The Alternative: Sharing the Gains through Leisure
-
Democratized Solution:
- Rather than layoffs, keep all employees but cut hours—everyone now works half-time but retains full wages and productivity (22:40).
- Productivity gains translate into more leisure for everyone, not just profits for a few.
“If there were a democratic choice, the majority being workers, you can bet would use productivity to produce leisure for themselves rather than profits for the minority.”
— Richard D. Wolff (24:04) -
Benefits:
- No social division between employed and unemployed.
- Right-wing political exploitation is weakened.
- Workers would support productivity advances—improves quality of life for all.

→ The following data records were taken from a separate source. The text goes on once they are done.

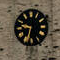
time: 9:33
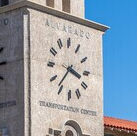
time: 3:36
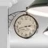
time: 2:42
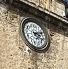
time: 2:18
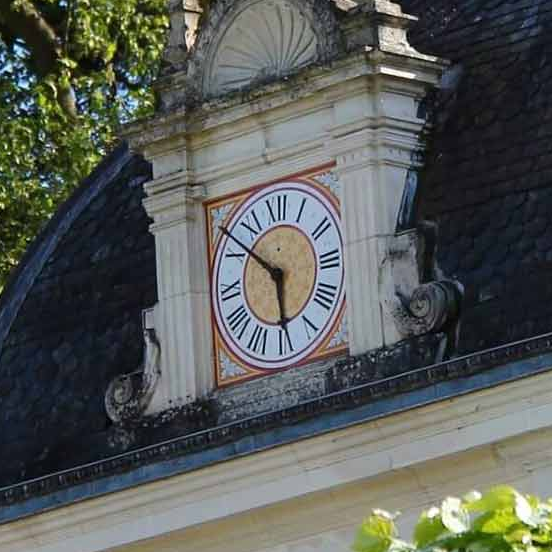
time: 5:51
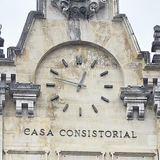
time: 12:47
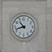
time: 10:42
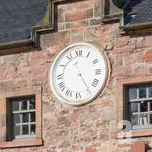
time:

- "If you cut everybody's work hours... all those tensions disappear. Everybody works." (25:25)
-
Ideal System: Worker co-operatives institutionalizing productivity for expanded leisure rather than enhanced profit for owners (27:10).
“Worker co-ops would be institutions that would institutionalize using productivity for leisure and not for the profits of a few.”
— Richard D. Wolff (28:05)
Notable Quotes & Memorable Moments
-
Alaska as a Model:
“We're what Alaska did, anyone can do. Any one of the other 49 states can do it too. … You tax land, you tax corporate profits, you tax wealthy people, you put together a fund, you invest the fund, and then you distribute the amount of money one person gets, the same as every other person.”
(10:57) -
On the Limits of Choice:
“If someone accosted you on the street and said, I'm going to give you free choice, I'm either going to stab you to take your money or I'm going to shoot you to take your money. But it's your free choice. You wouldn't be excited about the freedom of choice because you don't want that choice.”
(15:18) -
On Truly Benefitting from Technology:
“If all the workers understood that every improvement in productivity enhanced their leisure… my guess, we'd have much more improvements in productivity if everybody was on the same page as gaining from it.”
(27:32)
Important Timestamps
- 00:10–05:12: Introduction to welfare, basic income, and their social consequences
- 05:13–11:22: Alaska Permanent Fund—history, operation, and research findings
- 11:23–14:59: Automation's threat to employment and the resurgence of UBI discussions
- 15:00–17:30: Critique of limited policy choices (UBI/welfare as the only options)
- 17:31–22:38: Breakdown of the capitalist model for handling technological advancement
- 22:39–27:40: Wolff’s alternative: using productivity for shared leisure rather than greater profit
- 27:41–29:10: Worker co-ops as systemic solution and episode conclusion
Final Summary
Richard D. Wolff’s “Beyond Basic Universal Income” critically examines popular support for UBI, exposing its strengths and limitations through clear examples and historical experiments like the Alaska Permanent Fund. Ultimately, Wolff argues for systemic transformation: rather than settling for UBI as a palliative measure, society should seek ways to share the benefits of technological progress—especially through reduced work hours and worker control—so that increased productivity translates into more leisure and a higher quality of life for all, not just profits for the few.